Der Durchbruch mit dem eigenen Drehbuch
Als der junge Billy Bob Thornton auf einer Hollywood-Party Drinks servierte, weil seine Schauspieler-Karriere nicht rund lief, gab ihm Billy Wilder einen wertvollen Tipp: „Versuche nicht, Schauspieler zu werden, schreib‘ deine eigenen Charaktere.“ Er tat, wie ihm die Regie-Legende geraten hatte und schrieb mit Tom Epperson den Gangsterfilm „One False Move“. Es war sein erstes Drehbuch, das verfilmt wurde – 1991 mit ihm in der Rolle eines Redneck-Banditen. Der künstlerische Durchbruch kam fünf Jahre später. „Sling Blade – Auf Messers Schneide“ heißt das Drama, das Thornton verfasste und inszenierte.

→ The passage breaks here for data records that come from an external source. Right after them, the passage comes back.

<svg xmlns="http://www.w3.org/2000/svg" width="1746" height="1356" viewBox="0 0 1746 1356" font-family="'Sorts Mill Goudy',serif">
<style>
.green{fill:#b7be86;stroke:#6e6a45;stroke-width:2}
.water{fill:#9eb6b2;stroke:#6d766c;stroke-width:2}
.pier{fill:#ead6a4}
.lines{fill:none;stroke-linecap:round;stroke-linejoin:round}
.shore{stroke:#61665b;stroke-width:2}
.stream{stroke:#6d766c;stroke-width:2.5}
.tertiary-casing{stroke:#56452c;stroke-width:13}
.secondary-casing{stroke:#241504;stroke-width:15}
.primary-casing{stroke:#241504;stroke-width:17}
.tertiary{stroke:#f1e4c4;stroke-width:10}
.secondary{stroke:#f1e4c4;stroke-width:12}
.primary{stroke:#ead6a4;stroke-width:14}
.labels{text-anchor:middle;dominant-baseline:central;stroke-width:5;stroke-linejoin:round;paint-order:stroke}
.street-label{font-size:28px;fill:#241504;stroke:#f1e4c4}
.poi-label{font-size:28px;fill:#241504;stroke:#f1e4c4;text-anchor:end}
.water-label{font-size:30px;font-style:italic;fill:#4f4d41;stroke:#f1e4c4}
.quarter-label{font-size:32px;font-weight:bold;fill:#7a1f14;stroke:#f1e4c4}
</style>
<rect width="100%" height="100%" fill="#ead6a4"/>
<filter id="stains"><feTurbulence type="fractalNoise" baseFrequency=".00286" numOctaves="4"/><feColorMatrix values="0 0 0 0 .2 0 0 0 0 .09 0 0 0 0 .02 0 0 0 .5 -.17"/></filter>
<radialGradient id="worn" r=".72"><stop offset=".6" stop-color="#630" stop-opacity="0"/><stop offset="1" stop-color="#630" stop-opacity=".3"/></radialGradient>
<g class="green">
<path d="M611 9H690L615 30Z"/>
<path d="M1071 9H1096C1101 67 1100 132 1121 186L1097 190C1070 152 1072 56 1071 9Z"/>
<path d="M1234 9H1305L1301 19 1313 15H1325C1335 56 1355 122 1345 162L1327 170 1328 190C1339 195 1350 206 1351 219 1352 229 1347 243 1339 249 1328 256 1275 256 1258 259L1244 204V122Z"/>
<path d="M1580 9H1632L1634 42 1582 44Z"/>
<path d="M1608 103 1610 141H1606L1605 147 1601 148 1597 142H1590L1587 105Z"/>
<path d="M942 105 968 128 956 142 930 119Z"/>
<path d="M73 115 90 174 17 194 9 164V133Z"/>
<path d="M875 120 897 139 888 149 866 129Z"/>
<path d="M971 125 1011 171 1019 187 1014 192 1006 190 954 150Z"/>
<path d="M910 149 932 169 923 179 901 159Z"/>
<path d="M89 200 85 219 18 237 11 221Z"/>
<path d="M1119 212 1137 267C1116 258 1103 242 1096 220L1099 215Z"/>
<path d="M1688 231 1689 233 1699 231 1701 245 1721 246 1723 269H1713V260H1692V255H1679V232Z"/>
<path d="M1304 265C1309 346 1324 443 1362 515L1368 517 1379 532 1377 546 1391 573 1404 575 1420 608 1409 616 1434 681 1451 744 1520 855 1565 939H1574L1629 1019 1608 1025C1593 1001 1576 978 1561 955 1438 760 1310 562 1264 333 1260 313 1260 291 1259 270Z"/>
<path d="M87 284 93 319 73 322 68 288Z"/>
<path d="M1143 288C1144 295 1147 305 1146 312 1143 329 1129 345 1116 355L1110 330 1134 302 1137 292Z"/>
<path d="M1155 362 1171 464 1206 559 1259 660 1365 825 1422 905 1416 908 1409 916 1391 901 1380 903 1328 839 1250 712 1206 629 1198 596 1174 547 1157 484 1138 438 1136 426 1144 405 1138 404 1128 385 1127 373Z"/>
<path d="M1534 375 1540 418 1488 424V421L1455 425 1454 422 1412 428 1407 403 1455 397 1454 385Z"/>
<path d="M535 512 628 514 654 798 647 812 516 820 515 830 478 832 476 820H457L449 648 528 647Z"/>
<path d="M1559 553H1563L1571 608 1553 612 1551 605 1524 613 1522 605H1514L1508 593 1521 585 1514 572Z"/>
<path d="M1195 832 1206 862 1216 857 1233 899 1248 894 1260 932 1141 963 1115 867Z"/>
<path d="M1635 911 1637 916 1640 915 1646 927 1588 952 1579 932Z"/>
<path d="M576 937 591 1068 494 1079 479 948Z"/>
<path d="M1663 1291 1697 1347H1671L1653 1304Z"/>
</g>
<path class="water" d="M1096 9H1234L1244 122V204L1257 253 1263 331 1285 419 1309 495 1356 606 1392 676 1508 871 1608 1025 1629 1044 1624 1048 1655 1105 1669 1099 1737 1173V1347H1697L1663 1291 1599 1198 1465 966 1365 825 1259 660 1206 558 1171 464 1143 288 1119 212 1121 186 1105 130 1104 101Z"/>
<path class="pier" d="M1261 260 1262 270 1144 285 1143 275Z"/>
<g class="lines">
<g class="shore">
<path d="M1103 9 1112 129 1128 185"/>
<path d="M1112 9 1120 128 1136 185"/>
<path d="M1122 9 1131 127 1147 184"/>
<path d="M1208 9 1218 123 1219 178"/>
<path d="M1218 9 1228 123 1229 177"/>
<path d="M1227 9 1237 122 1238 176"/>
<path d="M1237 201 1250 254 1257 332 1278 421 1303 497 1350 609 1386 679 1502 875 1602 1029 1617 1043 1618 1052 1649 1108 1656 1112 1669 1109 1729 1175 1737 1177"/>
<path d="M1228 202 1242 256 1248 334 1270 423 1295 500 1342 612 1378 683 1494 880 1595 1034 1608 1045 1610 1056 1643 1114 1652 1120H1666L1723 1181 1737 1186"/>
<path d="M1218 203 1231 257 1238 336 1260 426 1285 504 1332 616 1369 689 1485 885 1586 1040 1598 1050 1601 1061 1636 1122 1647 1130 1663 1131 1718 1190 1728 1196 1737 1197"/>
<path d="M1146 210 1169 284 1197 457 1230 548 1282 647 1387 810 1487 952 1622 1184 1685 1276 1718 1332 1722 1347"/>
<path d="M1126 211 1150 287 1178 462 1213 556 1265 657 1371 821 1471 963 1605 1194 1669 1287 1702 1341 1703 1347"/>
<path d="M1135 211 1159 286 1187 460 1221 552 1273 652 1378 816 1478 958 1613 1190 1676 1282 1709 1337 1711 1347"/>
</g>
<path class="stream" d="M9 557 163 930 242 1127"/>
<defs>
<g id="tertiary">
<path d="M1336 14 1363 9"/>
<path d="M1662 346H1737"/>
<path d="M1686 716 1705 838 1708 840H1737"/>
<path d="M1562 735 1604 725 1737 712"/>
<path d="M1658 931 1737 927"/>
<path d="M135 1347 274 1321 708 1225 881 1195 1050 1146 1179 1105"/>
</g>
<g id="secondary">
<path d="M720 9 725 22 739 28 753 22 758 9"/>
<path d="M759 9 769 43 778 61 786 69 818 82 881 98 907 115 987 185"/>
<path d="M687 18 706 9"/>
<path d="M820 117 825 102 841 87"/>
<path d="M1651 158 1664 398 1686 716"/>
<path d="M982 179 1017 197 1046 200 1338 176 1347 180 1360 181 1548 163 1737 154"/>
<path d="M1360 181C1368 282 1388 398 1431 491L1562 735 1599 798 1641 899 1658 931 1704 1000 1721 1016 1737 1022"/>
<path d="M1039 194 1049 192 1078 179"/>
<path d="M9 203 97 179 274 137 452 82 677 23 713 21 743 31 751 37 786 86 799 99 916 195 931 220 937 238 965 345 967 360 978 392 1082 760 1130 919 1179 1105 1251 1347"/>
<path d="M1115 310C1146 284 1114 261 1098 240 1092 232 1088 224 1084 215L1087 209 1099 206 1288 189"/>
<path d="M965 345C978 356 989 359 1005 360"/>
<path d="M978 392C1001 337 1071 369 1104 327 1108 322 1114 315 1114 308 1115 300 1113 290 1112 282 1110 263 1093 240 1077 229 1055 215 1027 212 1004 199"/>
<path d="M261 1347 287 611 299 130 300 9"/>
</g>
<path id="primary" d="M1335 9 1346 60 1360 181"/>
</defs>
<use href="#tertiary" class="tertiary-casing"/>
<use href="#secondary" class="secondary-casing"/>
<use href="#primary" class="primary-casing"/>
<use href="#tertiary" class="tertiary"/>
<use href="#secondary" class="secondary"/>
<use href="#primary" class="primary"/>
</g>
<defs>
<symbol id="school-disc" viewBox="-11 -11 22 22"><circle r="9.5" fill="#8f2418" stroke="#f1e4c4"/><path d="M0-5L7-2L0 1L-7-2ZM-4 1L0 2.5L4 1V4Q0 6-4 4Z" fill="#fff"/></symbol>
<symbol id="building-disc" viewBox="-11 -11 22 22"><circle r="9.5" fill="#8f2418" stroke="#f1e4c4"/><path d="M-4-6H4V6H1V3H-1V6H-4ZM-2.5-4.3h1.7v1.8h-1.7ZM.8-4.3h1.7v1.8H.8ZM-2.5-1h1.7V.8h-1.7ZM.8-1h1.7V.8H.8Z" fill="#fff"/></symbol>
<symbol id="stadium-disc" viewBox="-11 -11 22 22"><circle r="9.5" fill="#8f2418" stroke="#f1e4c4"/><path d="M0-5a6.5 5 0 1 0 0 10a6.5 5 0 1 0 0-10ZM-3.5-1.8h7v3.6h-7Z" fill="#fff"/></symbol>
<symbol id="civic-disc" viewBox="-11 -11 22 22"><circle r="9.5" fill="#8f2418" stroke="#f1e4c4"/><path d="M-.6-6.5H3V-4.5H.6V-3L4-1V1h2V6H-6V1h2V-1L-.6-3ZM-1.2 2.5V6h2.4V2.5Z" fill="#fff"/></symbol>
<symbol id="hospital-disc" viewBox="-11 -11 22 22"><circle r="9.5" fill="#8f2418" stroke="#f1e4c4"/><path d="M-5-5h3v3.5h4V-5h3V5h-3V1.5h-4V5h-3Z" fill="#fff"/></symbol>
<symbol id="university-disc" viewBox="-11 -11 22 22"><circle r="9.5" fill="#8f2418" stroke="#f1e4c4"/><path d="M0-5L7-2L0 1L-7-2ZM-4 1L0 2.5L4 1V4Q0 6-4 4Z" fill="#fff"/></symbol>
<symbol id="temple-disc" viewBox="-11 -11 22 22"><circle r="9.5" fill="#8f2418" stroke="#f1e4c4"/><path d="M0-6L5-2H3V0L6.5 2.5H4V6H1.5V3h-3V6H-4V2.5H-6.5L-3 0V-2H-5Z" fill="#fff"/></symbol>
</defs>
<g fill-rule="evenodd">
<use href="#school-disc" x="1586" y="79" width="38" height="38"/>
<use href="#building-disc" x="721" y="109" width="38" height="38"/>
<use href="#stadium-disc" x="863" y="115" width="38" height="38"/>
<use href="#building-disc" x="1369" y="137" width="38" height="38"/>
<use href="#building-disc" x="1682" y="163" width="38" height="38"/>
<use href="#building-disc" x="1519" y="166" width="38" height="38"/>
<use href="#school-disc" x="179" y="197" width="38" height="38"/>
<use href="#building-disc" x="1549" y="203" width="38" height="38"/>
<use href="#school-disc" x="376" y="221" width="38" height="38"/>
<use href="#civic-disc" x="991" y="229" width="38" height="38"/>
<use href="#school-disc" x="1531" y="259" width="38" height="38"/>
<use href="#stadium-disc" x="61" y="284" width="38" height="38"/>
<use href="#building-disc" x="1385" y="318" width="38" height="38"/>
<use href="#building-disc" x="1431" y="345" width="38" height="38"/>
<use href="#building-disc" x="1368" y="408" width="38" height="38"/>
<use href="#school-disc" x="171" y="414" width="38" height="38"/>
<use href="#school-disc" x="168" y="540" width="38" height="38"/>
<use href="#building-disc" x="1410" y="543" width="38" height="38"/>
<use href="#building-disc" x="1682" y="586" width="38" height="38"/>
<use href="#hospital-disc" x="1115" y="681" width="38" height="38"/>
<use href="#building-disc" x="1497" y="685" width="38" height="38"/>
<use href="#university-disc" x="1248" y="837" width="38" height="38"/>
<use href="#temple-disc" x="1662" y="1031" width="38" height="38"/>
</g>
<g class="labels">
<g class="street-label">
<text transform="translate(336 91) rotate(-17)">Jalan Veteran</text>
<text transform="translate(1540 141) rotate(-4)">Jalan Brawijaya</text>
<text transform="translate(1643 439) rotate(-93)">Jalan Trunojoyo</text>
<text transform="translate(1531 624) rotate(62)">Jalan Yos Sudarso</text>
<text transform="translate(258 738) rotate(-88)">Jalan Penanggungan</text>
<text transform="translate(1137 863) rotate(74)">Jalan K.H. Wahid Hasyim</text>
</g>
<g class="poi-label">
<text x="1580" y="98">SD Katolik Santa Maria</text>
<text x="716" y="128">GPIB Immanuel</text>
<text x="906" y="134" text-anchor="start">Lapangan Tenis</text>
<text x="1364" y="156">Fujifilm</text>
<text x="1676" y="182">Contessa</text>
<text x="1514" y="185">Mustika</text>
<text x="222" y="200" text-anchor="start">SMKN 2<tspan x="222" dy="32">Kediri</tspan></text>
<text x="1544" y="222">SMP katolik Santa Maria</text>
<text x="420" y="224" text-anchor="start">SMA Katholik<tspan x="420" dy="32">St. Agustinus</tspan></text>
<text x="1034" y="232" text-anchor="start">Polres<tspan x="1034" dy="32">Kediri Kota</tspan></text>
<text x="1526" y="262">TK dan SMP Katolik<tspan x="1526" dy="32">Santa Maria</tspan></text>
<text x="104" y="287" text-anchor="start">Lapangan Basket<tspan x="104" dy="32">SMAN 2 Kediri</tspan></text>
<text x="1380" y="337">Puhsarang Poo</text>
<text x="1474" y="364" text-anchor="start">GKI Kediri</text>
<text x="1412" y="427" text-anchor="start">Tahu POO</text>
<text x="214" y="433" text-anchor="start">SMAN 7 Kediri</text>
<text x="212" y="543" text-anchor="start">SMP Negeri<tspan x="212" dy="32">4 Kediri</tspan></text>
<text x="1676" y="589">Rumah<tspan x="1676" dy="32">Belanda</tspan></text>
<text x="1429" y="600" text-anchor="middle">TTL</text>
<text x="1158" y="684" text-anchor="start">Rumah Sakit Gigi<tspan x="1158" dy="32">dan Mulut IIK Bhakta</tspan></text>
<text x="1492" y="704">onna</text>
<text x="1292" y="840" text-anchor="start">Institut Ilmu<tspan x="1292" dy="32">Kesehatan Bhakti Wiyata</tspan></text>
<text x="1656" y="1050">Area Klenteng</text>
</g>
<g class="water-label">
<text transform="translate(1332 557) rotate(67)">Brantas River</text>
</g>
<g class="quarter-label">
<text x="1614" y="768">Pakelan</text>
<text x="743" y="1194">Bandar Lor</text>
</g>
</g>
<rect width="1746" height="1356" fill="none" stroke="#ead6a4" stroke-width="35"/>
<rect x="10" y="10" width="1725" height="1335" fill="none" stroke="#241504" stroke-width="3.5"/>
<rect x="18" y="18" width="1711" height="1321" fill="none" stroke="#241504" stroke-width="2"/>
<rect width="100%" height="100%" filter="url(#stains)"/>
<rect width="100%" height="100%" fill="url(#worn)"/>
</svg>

Er spielt darin einen debilen Mann, der als Jugendlicher seinen gewalttätigen Vater ermordet hat und deswegen für Jahrzehnte in die geschlossene Anstalt musste. Nach seiner Entlassung kommt er in eine Familie, in der sich die Tragödie zu wiederholen droht, weil der Vater dort ebenfalls seinen Sohn verprügelt. „Sling Blade“ basierte auf einem von Thornton geschriebenem Kurzfilm und brachte ihm einen Oscar für das beste adaptierte Drehbuch und die Nominierung für die beste Hauptrolle ein. 1999 wurde er dann in Sam Raimis Krimi-Drama „Ein einfacher Plan“ als bester Nebendarsteller nominiert.
Auf und ab
Billy Bob Thornton, oft in der Rolle des einfach gestrickten Außenseiters zu sehen, fühlt sich im Arthouse-Bereich wohler als im seichten Komödien- und Actionfach. „The Man Who Wasn’t There”, „Dead Man” oder „Monster’s Ball“ haben ihm gewiss mehr Spaß gemacht als „Armageddon“, „Die Bären sind los“ oder „Eagle Eye“, aber auch er muss seine Rechnungen bezahlen. Generell hält er Abstand zum Hollywood-Betrieb: „Ich bin einfach allergisch gegen diese Showbiz-Gestalten.“ Eine der mächtigsten dieser Persönlichkeiten, Produzent Harvey Weinstein, verdarb ihm für etwa zehn Jahre die Lust, denn er ließ Thorntons Neo-Western „All die schönen Pferde“ um anderthalb Stunden kürzen und den minimalistischen Score aus der Feder von Daniel Lanois entfernen, um für mehr Massen-Kompatibilität zu sorgen. Doch Thornton hat daraus gelernt. Das Geld für sein 2012 auf der Berlinale uraufgeführtes Familien-Drama „Jayne Mansfield’s Car“ trieb er in Russland auf. Wenn es darauf ankommt, geht er eben seinen eigenen Weg.